Une longue barre traverse horizontalement le grenier, à deux mètres du sol environ.  Le grenier n’a pas de limites, pas de murs, ou du moins, je ne les vois pas, la barre également est infinie.  Pourtant, il y a là-bas, quelque part à droite, la porte toute droite toute seule de l’appartement de Vincent.  De mes mains, je m’accroche à la barre, j’essaie de lancer mes jambes pour les accrocher elles aussi.  Je commence par rater.  Je me dis que j’ai déjà pu faire cela.  Je relance mes jambes.  Des pieds et des mains, je suis accrochée à la barre.  Je pleure et je crie  : "Vincent, Vincent, Vincent …"  Mon visage est inondé de larmes.”

Je me réveille. 

Je refuse que le rêve s’arrête là, je veux comme précédemment me rendormir, avoir la suite du rêve, que vienne à ma détresse une réponse.  Mais le rêve s’est figé là, dans ce cri, cet appel, ces pleurs, dans cette absence de réponse qui ne cesse de me parvenir. 

Après plusieurs éveils et endormissements où revient à chaque fois cette même image de moi accrochée à la barre et appelant Vincent, je finis par admettre que je n’aurai pas de réponse et que je n’ai plus qu’à me lever. 

Ce que j’ai fait.

 

Ce rêve m’a semblé si proche de ce qu’il en était de mon être à ce moment-là, j’avais tellement besoin de savoir ce qui se passait, j’avais tellement besoin de trouver à quoi m’accrocher, que j’ai décidé de m’accrocher à cela, à l’interprétation de ce rêve.  Je me suis dit, celui-là, je ne le laisserai pas passer.

Je n’ai voulu m’attaquer qu’à la dernière image du rêve, composée d’un nombre restreint de mots.  Prendre ces mots comme signifiants, comme signifiants de mon histoire, tâcher de les aborder comme tels, chacun séparément, me donnait un cadre, des limites, une structure.  Les signifiants qui m’ont d’abord intéressée étaient les suivants :

I.          Vincent (mon cri, au-dessus dans l’image – au-dessus de moi, au-dessus de la barre, comme dans une bulle de bande dessinée)
II.        La barre (au milieu de l’image)
III.       Moi au-dessous de la barre
IV.       Le grenier (tout autour)
V.        L’absence de réponse (en haut à gauche – oui, il aurait fallu que la réponse vienne d’en haut, à gauche, les escaliers que j’avais monté étaient à gauche, mon cri s’élevait vers la gauche, et attendait que sa réponse vienne de là, d’où il allait, en haut à gauche)
VI.       La porte (en bas à droite)
Peut-être ajouterai-je :
VII.      Sans culotte.

L’aventure exploiratoire où le premier m’aura emmenée aura nettement limité celle des suivants.

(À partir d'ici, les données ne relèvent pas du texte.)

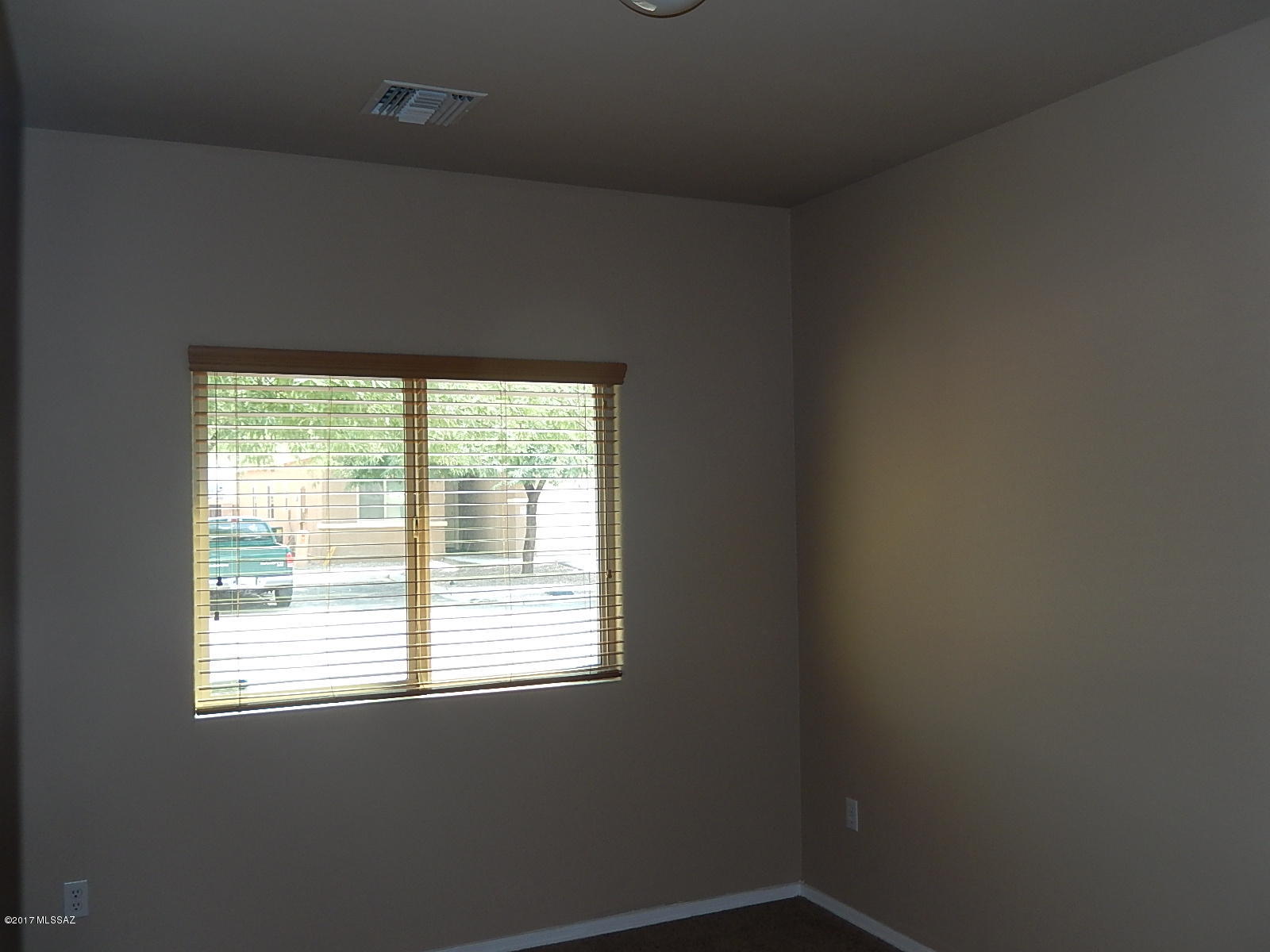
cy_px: 476
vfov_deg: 44.2
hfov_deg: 56.8
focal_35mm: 32
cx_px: 635
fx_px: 1174
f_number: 3.8
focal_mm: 5.7
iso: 125
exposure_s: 1/40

Mais cela en valait la peine.

1. En soi être dans un tram ou dans un bus, c’est indifférent.  Pourtant.  Il y a une hésitation. On ne sait pas, s’agit-il d’un bus ou d’un tram?  Du moment où l’on interprète, il faut tenir compte des deux possibilités.  Considérer que  tant le mot "tram" que le mot "bus" veulent dire quelque chose.  Le rêve  pouvait-il aussi bien être me dire, par exemple : "Nous sommes, Vincent et moi  dans le même drame", que, on le verra : "Ne sommes-nous pas bus l’un et l’autre?", "Bus dans le même drame". 
Nos drames respectifs, avions-nous tous les deux pu croire, qu’ils étaient les mêmes.  Le boire et l’être bu.